Saat Ibu datang, sang pelayan menghampiri. Ia menyampaikan kealpaannya itu. Tanpa banyak berkata, Ibu mengembalikan sejumlah uang talangan sang operator kassa. Dan seperti biasa, rona wajah pekerja pasar swalayan itu kembali cerah.
Di tempat yang berbeda, Ibu dikenal baik oleh para pelayan toko busana anak. Ibu kerap datang ke toko ini untuk berbelanja baju dan pernak-pernik busana anak dan bayi. Kebiasaan Ibu sejak lama memberi hadiah kepada bayi yang lahir atau kanak-kanak kenalannya yang berulang tahun. Bila kabar kelahiran mereka terdengar, Â tak lama Ibu menyiapkan kado sebagai hadiah.

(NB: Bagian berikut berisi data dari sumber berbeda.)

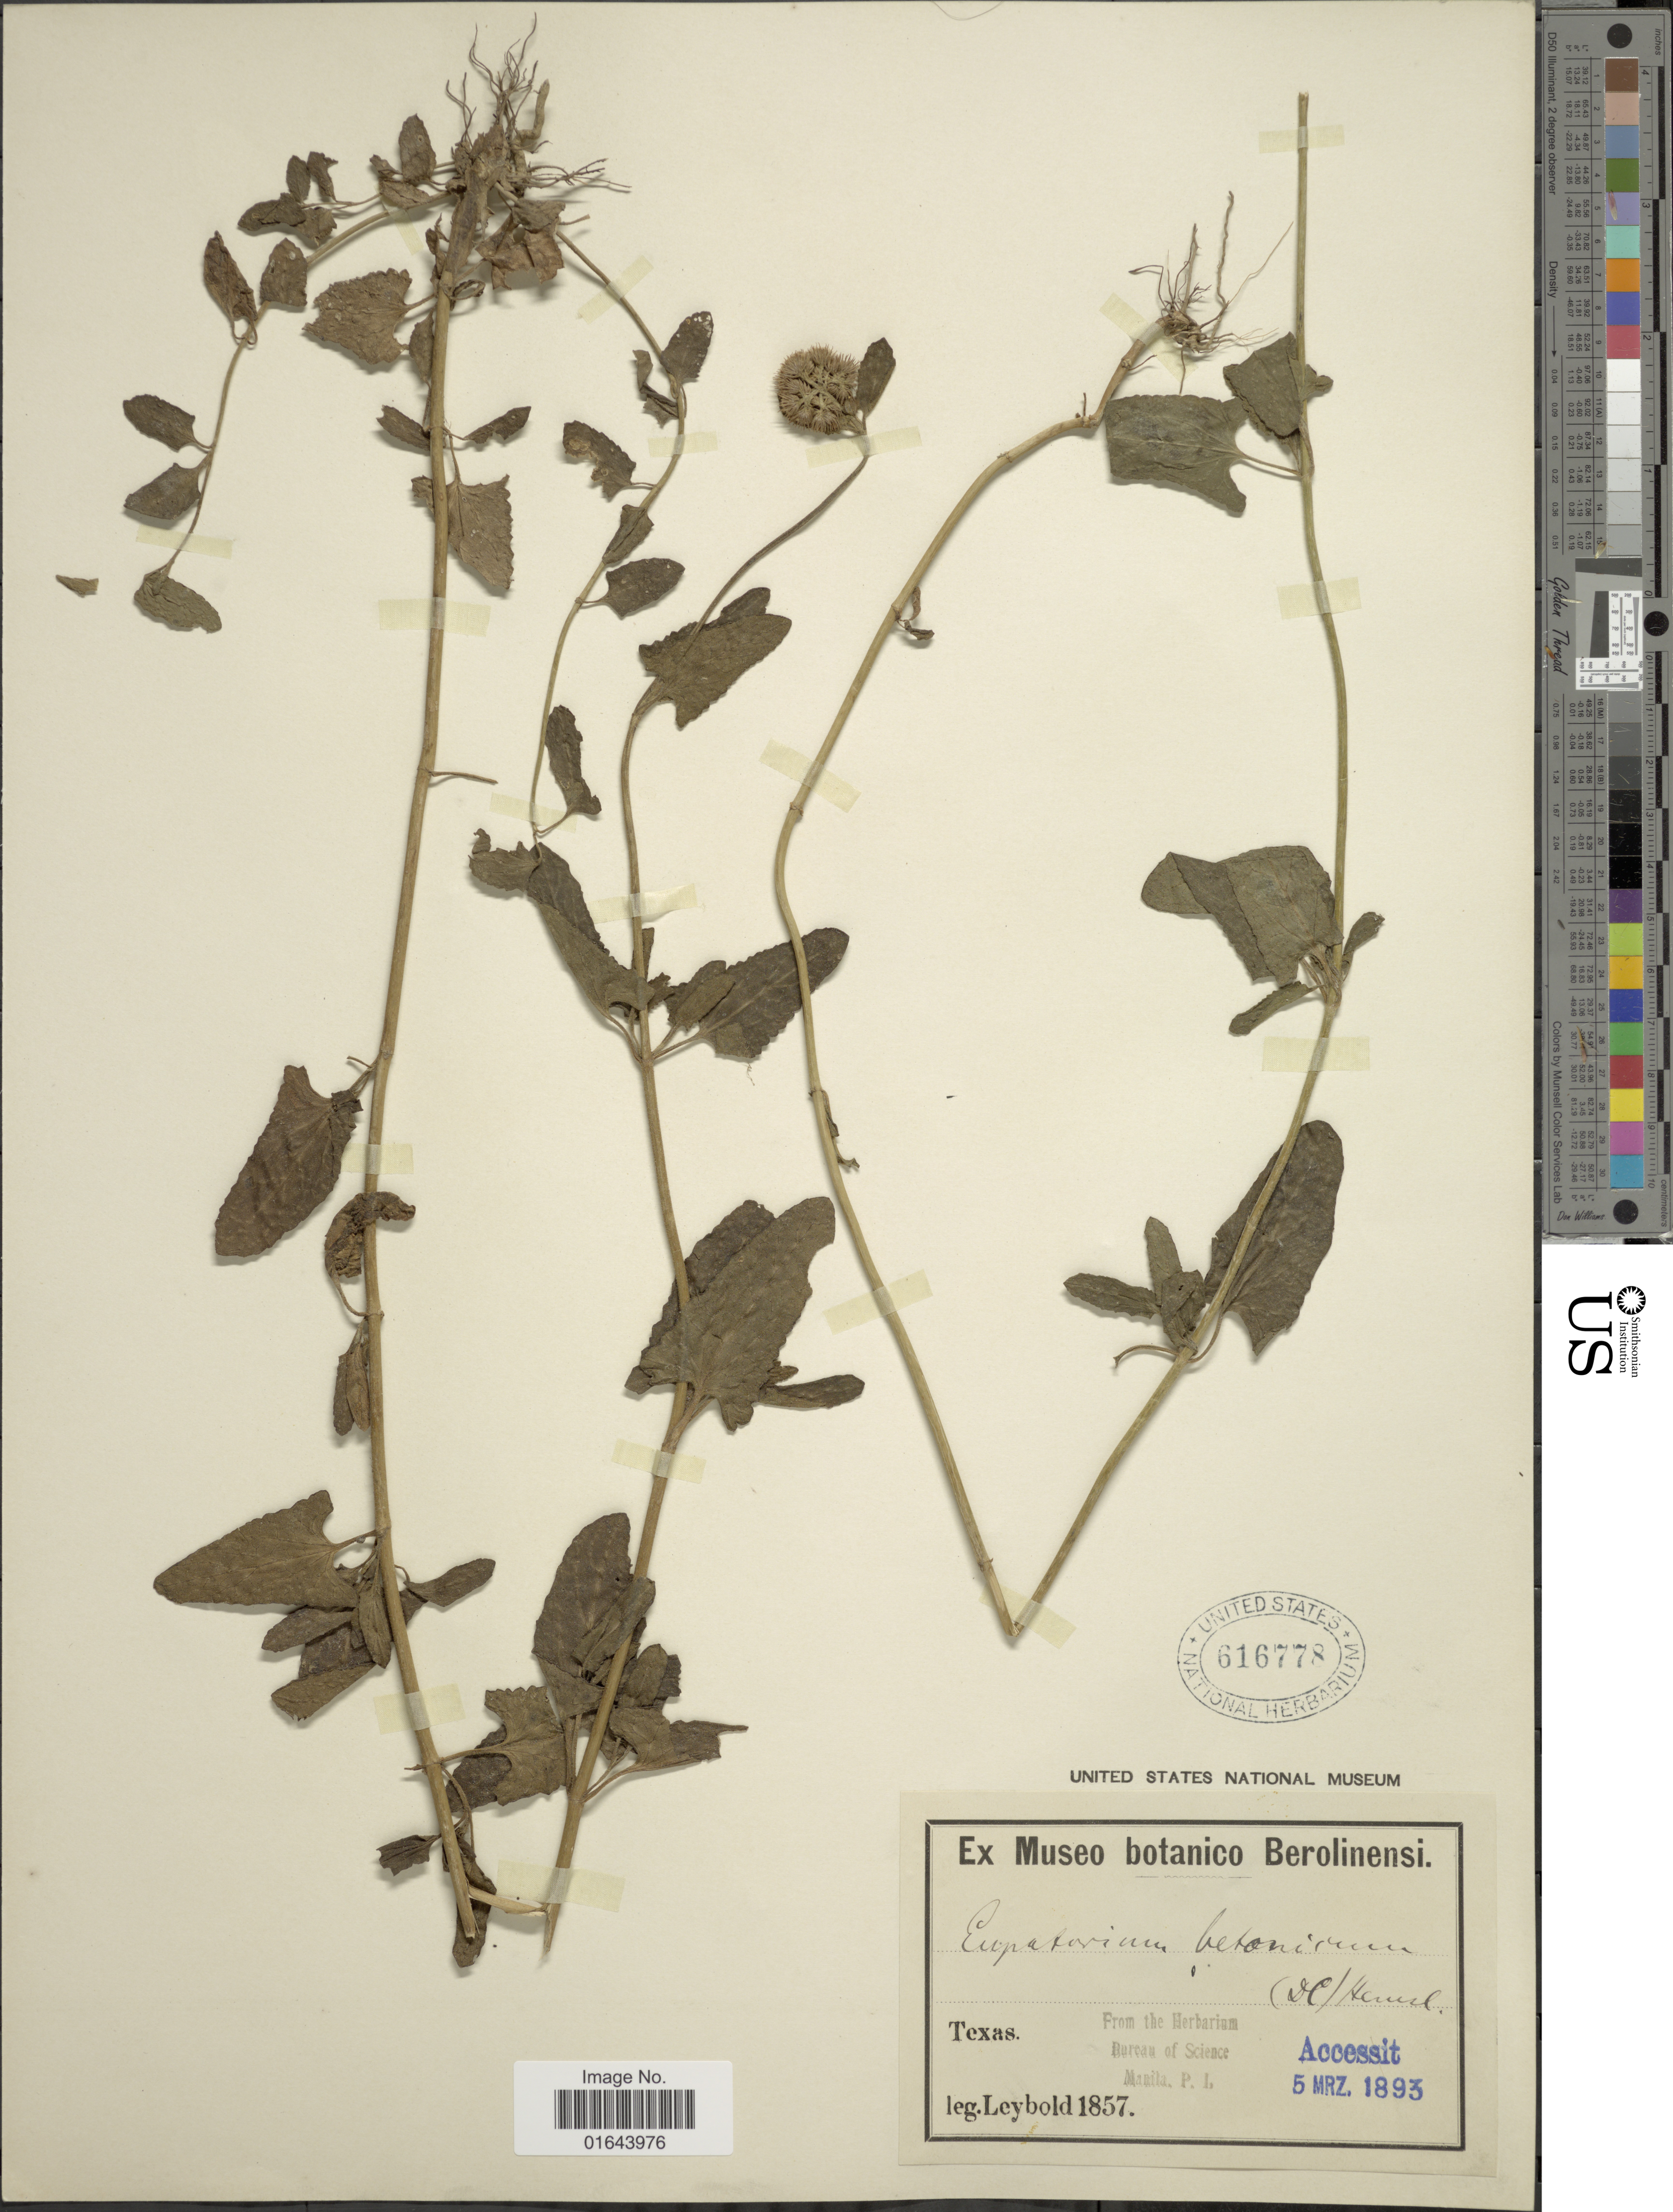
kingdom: Plantae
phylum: Tracheophyta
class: Magnoliopsida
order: Asterales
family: Asteraceae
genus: Conoclinium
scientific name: Conoclinium betonicifolium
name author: (Mill.) R.M. King & H. Rob.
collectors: F. Leybold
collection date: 1893-03-05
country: United States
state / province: Texas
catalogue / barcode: US 616778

Saat ibu berbelanja di suatu hari, mendadak seorang pelayan mendekat. Dengan malu-malu ia mengutarakan kesulitan keuangan untuk menyekolahkan anaknya. Serta merta, Ibu menuliskan alamat rumahnya di secarik kertas. Ibu mengundangnya untuk datang bersama anak yang hendak melanjutkan sekolah itu. Tak terperi kebahagiaan yang ia alami. Rona mukanya menyiratkan hal ini.
*
Usia Ibu bertambah renta. Lazimnya orang seusia Ibu menderita sejumlah penyakit. Penyakit ketuaan orang menyebutnya. Pun begitu dengan Ibu. Langkah kaki Ibu pun jadi terbatas. Ibu tak lagi pergi berbelanja. Ibu tak sekerap dulu menyapa para pelayan toko yang ia perlakukan sebagai sahabat-sahabat mudanya.
Satu hari di bulan Maret, aku mengunjungi toko busana anak itu. Dengan tatap penuh tanya mereka menanyakan Ibu. Mengapa Ibu tidak datang berbelanja? Aku pun menjawab bila Ibu telah pergi menghadap Sang Pencipta. Seketika suasana toko pun meredup. Para pelayan bersedih. Sebagian dari mereka terisak. Lampu-lampu dengan sinarnya yang lembut itu pun bagai cahaya lilin. Sinarnya seperti terhalang oleh tabir bernama duka.
Kepergian Ibu banyak ditangisi. Kepergian Ibu meninggalkan kenangan. Kenangan indah yang melekat kuat di setiap hati mereka yang mengenalnya. Kebaikan Ibulah kenangan indah itu.